Document text
+===+

The program is a corporate subsidiary of Royal Caribbean, and the academic programs will be led by Macquarie University in Australia. The maiden voyage of the ship -- which will have libraries and lecture halls where the casinos and ballrooms were -- will be in January 2007, and there are still many details to be worked out, including filling out a faculty.

Joseph Olander, president of the ship and former president of Evergreen State College, in Washington State, said he expects to have undergraduates, graduate students, and postdocs on board. Academic programs will be organized into five “learning circles” : international business and communications, sustainable development, conflict studies, global cultures and social change, and worlds of art and culture. Olander said that, rather than imitating Semester at Sea, which is “quintessentially for American students,” he said, he wants “a transnational community” and classes that urge students to take a global perspective.

Students, who will be taught primarily in English, will pay $19,500 for the classes and cruise, and will have eight port stops as they circumnavigate the globe, beginning and ending in Athens.

Olander said there will be one professor for every 20 students, and that he hopes to raise some money for scholarships. “The price tag is reasonable for what they’re getting ... but we’re talking about middle class families being able to afford this,” he said.

What students are getting in the classroom will be determined by a group of six “academic stewards”: Macquarie; Al Akhawayn University, in Morocco; Beijing Foreign Studies University; Peking University; Tecnológico de Monterrey, in Mexico; and the University of Ghana. Olander said an American partner should be on board within months.

Macquarie will be issuing the transcripts, so, for American students, their home institutions will have to take Macquarie credit if they want credits to transfer.

+===+

Records supplied
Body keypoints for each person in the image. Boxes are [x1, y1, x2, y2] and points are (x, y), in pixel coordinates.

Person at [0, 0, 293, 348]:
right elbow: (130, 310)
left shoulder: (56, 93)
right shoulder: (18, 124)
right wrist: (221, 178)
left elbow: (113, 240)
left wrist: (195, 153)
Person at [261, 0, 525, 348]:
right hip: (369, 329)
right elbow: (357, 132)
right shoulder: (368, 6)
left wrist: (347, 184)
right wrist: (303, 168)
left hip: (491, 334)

+===+

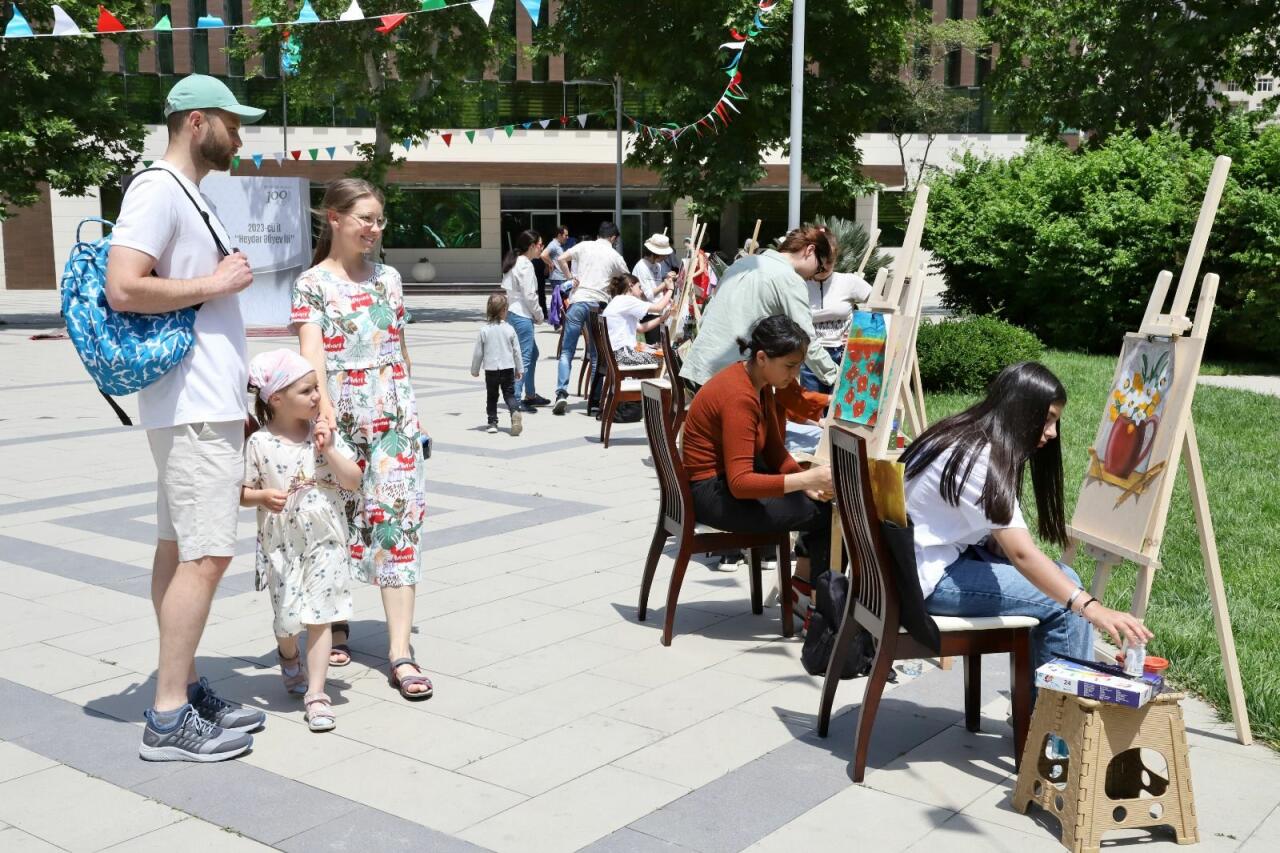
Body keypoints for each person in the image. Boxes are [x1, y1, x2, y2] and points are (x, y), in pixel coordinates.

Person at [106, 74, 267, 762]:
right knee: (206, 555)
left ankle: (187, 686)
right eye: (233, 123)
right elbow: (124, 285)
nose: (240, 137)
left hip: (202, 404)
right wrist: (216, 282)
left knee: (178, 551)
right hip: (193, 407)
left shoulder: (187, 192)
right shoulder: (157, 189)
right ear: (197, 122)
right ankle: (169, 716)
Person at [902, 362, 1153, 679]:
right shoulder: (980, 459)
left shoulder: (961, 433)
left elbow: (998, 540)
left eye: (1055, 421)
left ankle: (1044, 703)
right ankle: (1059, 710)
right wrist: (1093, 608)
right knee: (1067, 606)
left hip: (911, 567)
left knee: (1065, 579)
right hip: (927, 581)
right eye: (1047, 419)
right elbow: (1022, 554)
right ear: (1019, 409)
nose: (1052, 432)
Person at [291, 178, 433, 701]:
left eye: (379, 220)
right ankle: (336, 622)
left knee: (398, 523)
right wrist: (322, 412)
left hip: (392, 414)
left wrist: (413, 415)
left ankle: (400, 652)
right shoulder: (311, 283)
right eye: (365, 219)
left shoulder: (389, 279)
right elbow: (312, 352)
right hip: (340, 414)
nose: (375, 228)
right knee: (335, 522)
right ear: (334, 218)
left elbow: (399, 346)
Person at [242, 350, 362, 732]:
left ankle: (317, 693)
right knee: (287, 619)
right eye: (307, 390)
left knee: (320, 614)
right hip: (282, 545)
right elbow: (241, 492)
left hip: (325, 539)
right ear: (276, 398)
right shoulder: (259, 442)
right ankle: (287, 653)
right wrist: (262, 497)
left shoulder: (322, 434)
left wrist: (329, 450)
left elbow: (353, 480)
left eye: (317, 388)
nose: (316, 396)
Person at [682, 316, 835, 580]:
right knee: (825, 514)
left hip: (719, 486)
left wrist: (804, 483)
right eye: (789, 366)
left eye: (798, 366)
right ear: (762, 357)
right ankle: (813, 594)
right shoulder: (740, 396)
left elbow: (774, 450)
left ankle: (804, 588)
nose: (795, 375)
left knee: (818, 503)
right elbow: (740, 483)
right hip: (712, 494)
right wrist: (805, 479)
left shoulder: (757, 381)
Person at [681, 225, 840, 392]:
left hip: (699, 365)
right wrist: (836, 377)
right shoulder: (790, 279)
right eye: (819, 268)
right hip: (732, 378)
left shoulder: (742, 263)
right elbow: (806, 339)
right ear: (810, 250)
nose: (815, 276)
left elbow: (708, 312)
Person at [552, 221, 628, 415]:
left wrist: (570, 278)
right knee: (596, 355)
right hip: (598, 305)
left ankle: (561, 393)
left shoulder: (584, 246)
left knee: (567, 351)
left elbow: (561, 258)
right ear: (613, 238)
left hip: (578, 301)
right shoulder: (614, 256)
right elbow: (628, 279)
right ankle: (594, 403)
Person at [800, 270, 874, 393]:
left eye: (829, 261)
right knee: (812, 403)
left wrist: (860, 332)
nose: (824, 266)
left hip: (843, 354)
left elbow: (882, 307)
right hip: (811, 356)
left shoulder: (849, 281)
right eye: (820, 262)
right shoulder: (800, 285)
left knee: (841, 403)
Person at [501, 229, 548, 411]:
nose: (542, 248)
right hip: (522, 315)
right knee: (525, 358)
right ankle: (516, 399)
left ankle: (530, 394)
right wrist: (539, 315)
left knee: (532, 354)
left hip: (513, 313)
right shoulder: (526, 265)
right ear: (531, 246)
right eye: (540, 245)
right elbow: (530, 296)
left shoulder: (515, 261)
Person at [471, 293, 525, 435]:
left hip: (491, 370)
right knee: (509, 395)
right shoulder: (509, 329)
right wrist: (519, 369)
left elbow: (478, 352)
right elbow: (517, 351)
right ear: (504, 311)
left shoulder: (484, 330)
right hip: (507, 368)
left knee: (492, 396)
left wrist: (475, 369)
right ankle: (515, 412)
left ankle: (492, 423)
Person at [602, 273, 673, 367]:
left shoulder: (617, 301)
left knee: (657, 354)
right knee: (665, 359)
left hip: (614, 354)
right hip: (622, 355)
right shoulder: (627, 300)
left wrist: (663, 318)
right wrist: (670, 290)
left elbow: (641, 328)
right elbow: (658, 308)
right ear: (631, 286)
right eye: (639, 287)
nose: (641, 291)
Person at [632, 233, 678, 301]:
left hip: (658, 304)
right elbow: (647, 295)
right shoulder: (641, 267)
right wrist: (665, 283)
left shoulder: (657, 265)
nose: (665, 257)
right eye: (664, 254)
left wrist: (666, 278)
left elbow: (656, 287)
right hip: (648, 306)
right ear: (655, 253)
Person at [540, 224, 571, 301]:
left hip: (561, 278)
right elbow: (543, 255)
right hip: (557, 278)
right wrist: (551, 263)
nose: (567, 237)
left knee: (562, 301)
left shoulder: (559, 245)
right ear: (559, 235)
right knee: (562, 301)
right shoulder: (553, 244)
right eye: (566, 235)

+===+

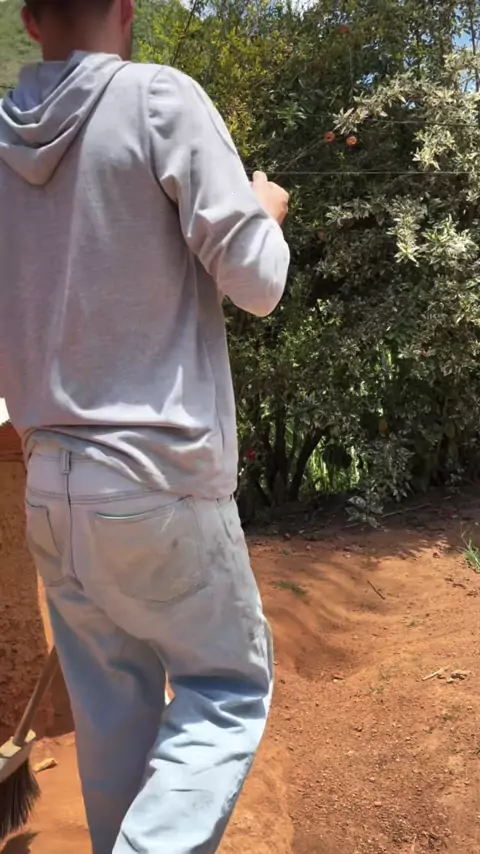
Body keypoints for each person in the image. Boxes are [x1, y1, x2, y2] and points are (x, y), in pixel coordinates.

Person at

+===+

Questions on the material
A) Retype the part of the passage about the shipboard academic program that opens with the words containing "The program is" and closes with "out a faculty.".
B) Answer these questions from the passage about the shipboard academic program:
(i) Which university will issue the transcripts?
(ii) In which city will the voyage begin and end?
(iii) How many students will there be for each professor?
C) For each statement, say whether it agrees with the passage about the shipboard academic program, and quote the words that decide it.
(i) Students will pay $19,500 for the classes and cruise.
(ii) The ship's maiden voyage will be in January 2008.
(iii) The voyage will include ten port stops.
The records stand apart from the passage about the shipboard academic program.

Responses by task
A)
The program is a corporate subsidiary of Royal Caribbean, and the academic programs will be led by Macquarie University in Australia. The maiden voyage of the ship -- which will have libraries and lecture halls where the casinos and ballrooms were -- will be in January 2007, and there are still many details to be worked out, including filling out a faculty.

B)
(i) Macquarie University.
(ii) Athens.
(iii) 20 students for each professor.

C)
(i) Yes: "will pay $19,500 for the classes and cruise"
(ii) No: "The maiden voyage of the ship -- which will have libraries and lecture halls where the casinos and ballrooms were -- will be in January 2007"
(iii) No: "will have eight port stops"